____ DOCUMENT SECTION

Regarding Scotland, I fully empathise with their problems. They feel disenfranchised with Westminster as do most northerners as was seen in the Vote. Successive governments from both persuasions  have gave them a raw deal and they probably do feel that Europe would give them a fair crack of the whip or at least reel England in a bit. I have more in common with someone from Scotland than I do with someone from London. I feel as do many northerners that what happens down there benefits people down there but I think in England we've went for better changing our government than letting Europe decide, the power in London is so far in thinking from the North of England, the power in Europe even further. It seems like a vote in no confidence. Your voice is just getting less heard and the people have said they're not having it. Looks like the tribal elders have also spoken and they benefit quite a lot as does does Wales.

So hopefully no immigrants feel they are not welcome here. They're are more than welcome to come and live and work here, the more the merrier but it had to be on a level playing field and unscrupulous business owners not to abuse them. This vote wasn't about you, it was about the EU taking away our right to self govern and our own government not being in touch with the majority of our population. They asked us to speak and got their blahblahblahblah handed to them. People aren’t stupid but they would rather have a few tough years than continue with the status quo. EU shot themselves in the foot by being non negotiable. In this case they pushed it a little too far.

I hope things turn out alright and Scotland decides to stay with us. They are in a hell of a situation right now, I don't think there is anything Westminster wouldn't give them right now rather than another referendum which I suspect Nicola Sturgeon already knows.


----------



## AverageWhiteBloke (26 Jun 2016)

I guess the poor migrant workers were collateral damage in a government that hasn't been working for decades and an EU that was trying to get more and more power over its member states.


----------



## LondonDragon (26 Jun 2016)

AverageWhiteBloke said:


> I work in areas of the UK where entire building sites of carpenters getting £14-15 pound a hour have been paid off and replaced with eastern European carpenters on £7.50 a hour. Even accommodation, if these carpenters bit the bullet and stuck it out they were stopping in £40 per night hotels whereas the European carpenters were stopping 10 to a rented house or even worse sleeping outside the job in the back of a van and that's no good to anybody especially the migrant workers.

________
____ DATASET CONTENT

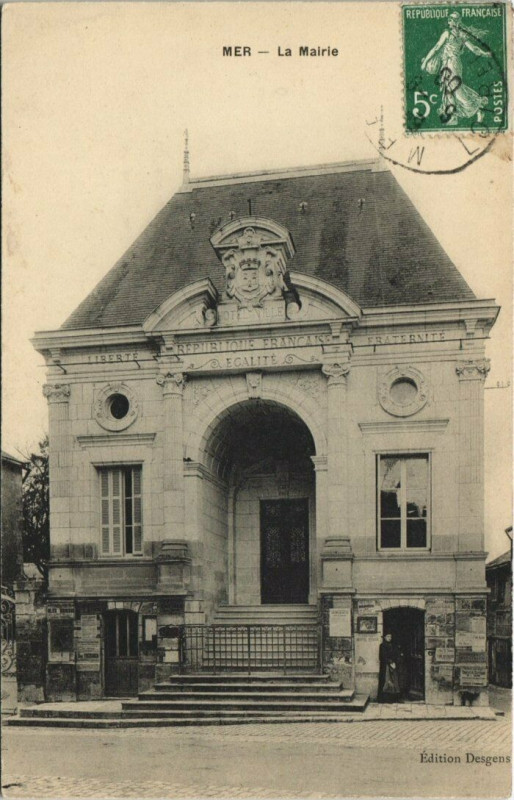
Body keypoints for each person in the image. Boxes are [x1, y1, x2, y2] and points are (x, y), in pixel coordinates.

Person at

________

QUESTIONS ::
a - Please copy the forum thread above word for word, starting at "## AverageWhiteBloke (26" and ending at "its member states.".
b - List every sum of money in pounds that the forum thread above mentions.

RESPONSES BY ITEM NUMBER ::
a -
## AverageWhiteBloke (26 Jun 2016)

I guess the poor migrant workers were collateral damage in a government that hasn't been working for decades and an EU that was trying to get more and more power over its member states.

b -
£14-15 an hour
£7.50 an hour
£40 per night